**TASK REQUIREMENTS:** From the line containing "24.02.24 Окончательно закончил" to the line containing "1. should dPath" in the records below, set down every line exactly as it stands, both ends included, and skip the pictures.

**SOURCE DATA:**
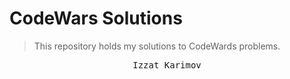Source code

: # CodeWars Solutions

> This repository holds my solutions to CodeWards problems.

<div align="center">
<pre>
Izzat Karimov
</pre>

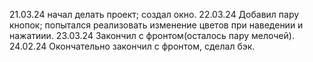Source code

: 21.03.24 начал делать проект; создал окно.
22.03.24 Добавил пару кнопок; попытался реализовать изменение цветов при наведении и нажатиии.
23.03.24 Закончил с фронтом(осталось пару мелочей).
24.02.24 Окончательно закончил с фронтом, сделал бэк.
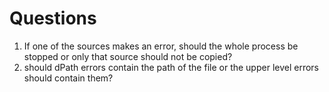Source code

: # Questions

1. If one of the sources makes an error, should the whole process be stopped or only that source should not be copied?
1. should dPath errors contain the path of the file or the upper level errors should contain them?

...

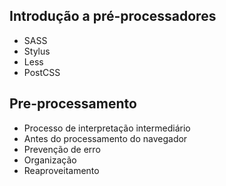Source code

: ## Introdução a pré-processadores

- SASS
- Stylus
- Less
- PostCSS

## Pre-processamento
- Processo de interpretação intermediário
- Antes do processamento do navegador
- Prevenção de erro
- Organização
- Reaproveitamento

--

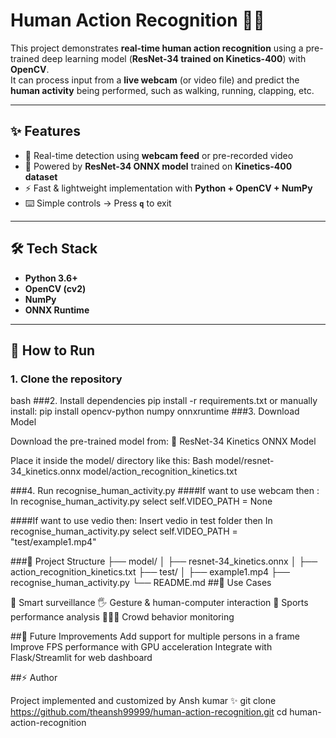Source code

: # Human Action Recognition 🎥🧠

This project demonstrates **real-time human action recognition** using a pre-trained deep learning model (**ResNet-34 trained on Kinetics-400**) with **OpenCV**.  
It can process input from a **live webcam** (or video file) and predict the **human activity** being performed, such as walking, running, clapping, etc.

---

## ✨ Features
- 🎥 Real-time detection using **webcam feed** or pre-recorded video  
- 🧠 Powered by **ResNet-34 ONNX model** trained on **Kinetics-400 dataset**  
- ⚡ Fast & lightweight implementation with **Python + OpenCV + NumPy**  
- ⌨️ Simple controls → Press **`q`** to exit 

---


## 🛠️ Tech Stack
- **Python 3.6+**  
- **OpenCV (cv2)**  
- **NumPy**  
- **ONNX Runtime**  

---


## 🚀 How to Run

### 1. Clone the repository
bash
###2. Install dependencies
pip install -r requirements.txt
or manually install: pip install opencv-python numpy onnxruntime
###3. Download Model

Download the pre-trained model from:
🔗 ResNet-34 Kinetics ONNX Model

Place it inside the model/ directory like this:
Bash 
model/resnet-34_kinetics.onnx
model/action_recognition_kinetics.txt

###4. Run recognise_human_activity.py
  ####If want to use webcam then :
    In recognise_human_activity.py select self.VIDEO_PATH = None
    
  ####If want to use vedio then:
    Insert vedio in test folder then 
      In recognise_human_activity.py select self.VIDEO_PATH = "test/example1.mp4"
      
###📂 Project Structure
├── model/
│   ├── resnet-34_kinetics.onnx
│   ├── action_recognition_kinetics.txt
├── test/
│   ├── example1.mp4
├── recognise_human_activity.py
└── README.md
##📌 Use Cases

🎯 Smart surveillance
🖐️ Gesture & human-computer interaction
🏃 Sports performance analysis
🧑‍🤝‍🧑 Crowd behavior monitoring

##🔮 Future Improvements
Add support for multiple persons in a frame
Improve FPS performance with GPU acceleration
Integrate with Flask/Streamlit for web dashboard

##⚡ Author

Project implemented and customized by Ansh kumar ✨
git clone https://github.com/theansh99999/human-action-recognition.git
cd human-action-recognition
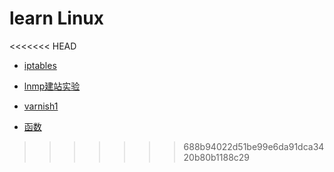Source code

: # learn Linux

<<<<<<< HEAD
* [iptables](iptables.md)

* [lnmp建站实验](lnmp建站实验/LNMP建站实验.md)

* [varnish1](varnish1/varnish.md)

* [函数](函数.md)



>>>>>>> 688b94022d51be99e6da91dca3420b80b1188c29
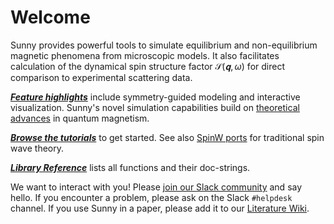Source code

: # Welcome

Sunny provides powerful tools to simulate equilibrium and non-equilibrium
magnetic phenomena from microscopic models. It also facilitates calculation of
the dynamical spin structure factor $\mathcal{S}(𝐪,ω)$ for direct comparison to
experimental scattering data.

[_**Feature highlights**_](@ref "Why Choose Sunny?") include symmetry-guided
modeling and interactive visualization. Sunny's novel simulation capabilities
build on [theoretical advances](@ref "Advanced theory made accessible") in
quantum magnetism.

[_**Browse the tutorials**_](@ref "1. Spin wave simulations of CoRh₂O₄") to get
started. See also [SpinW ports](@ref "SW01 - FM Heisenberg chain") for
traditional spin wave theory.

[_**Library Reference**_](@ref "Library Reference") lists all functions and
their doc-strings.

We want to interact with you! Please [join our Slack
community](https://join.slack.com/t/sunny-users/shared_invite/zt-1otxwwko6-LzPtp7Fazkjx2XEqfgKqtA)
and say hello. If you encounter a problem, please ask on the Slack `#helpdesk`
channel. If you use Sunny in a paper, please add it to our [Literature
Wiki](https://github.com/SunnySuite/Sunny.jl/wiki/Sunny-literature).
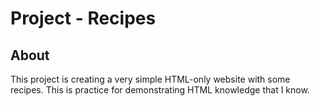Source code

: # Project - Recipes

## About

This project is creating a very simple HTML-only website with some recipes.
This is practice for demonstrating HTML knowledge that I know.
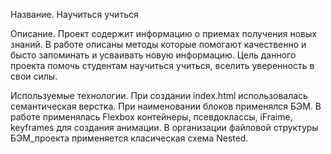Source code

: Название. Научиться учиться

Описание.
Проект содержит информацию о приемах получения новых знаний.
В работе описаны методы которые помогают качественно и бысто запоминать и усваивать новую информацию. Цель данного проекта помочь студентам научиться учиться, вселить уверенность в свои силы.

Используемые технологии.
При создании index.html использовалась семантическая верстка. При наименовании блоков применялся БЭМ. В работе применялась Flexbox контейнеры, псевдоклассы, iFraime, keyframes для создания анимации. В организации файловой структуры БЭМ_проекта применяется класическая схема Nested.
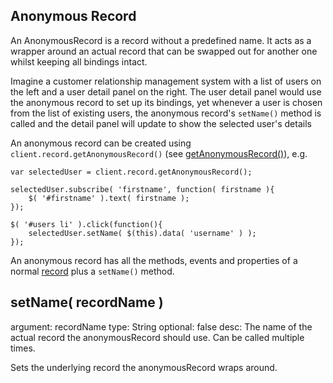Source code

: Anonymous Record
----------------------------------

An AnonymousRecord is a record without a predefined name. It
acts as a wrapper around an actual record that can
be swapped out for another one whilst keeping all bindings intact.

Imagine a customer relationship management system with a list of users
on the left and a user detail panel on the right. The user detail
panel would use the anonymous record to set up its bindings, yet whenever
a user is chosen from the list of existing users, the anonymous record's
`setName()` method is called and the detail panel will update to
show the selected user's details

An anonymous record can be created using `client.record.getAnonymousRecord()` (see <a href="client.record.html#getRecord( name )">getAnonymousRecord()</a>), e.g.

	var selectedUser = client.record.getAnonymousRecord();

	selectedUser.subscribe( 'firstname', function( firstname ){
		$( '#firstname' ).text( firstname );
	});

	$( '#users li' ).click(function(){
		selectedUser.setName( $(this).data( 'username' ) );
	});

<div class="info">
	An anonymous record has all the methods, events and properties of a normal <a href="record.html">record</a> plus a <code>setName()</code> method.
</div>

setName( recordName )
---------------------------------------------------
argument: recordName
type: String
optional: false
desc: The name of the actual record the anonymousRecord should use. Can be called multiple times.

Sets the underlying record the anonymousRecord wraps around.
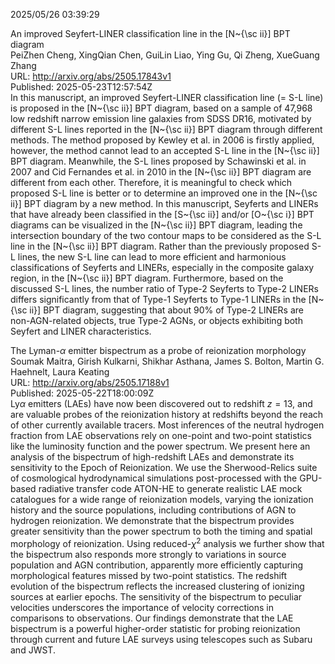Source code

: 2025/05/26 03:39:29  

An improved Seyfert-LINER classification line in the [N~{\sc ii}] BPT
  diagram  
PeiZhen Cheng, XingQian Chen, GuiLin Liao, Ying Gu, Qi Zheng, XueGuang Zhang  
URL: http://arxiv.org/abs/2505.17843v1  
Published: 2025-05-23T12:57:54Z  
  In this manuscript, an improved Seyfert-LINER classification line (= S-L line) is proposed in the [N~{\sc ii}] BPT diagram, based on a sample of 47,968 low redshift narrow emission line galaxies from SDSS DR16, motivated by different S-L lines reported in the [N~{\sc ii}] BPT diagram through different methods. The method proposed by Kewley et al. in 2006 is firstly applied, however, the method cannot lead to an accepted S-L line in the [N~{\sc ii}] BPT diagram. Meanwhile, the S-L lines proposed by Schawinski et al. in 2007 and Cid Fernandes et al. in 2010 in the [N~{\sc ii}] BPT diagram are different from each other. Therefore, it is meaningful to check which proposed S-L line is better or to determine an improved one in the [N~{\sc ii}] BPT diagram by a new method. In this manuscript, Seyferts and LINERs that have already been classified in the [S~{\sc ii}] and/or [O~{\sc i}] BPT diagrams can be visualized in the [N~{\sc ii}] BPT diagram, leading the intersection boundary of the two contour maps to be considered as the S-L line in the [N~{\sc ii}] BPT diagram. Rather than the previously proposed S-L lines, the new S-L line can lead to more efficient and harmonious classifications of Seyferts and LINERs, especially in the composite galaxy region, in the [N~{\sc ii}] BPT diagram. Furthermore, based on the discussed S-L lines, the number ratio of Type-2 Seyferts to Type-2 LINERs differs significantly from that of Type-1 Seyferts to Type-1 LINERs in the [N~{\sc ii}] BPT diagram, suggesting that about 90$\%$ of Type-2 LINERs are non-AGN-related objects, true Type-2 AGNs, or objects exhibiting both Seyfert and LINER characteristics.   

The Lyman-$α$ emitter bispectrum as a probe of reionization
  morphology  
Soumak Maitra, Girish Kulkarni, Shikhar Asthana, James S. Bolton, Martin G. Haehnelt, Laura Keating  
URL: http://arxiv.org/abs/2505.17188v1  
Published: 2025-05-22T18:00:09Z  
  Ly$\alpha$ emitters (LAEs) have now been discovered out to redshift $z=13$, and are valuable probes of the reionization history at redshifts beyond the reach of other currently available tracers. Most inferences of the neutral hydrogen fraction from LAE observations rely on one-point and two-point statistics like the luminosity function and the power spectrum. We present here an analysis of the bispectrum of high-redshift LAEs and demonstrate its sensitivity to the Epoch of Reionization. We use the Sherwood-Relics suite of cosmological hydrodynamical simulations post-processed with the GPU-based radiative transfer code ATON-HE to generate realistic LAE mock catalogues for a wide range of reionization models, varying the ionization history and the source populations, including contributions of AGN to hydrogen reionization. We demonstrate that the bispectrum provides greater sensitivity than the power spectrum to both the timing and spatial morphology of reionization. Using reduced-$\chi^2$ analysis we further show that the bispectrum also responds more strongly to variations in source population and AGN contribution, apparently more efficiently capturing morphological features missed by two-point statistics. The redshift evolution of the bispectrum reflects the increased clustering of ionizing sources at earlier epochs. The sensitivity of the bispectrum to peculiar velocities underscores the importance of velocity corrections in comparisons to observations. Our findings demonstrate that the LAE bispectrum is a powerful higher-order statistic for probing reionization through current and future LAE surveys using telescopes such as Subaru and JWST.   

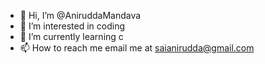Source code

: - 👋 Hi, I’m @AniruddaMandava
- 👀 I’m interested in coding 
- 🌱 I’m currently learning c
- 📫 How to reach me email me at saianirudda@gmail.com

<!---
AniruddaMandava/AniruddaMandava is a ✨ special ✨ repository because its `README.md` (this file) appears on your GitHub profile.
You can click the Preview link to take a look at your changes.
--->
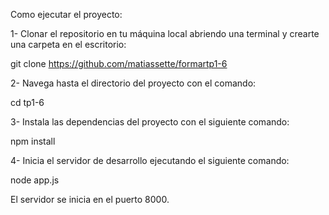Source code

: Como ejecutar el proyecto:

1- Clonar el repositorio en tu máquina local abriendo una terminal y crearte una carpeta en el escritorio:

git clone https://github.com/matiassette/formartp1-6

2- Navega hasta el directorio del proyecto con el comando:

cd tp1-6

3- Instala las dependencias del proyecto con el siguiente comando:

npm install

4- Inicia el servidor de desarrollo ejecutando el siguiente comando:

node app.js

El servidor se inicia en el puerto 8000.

**SOLUTION TO THE PROBLEM:**
24.02.24 Окончательно закончил с фронтом, сделал бэк.
Source code

: # Questions

1. If one of the sources makes an error, should the whole process be stopped or only that source should not be copied?
1. should dPath errors contain the path of the file or the upper level errors should contain them?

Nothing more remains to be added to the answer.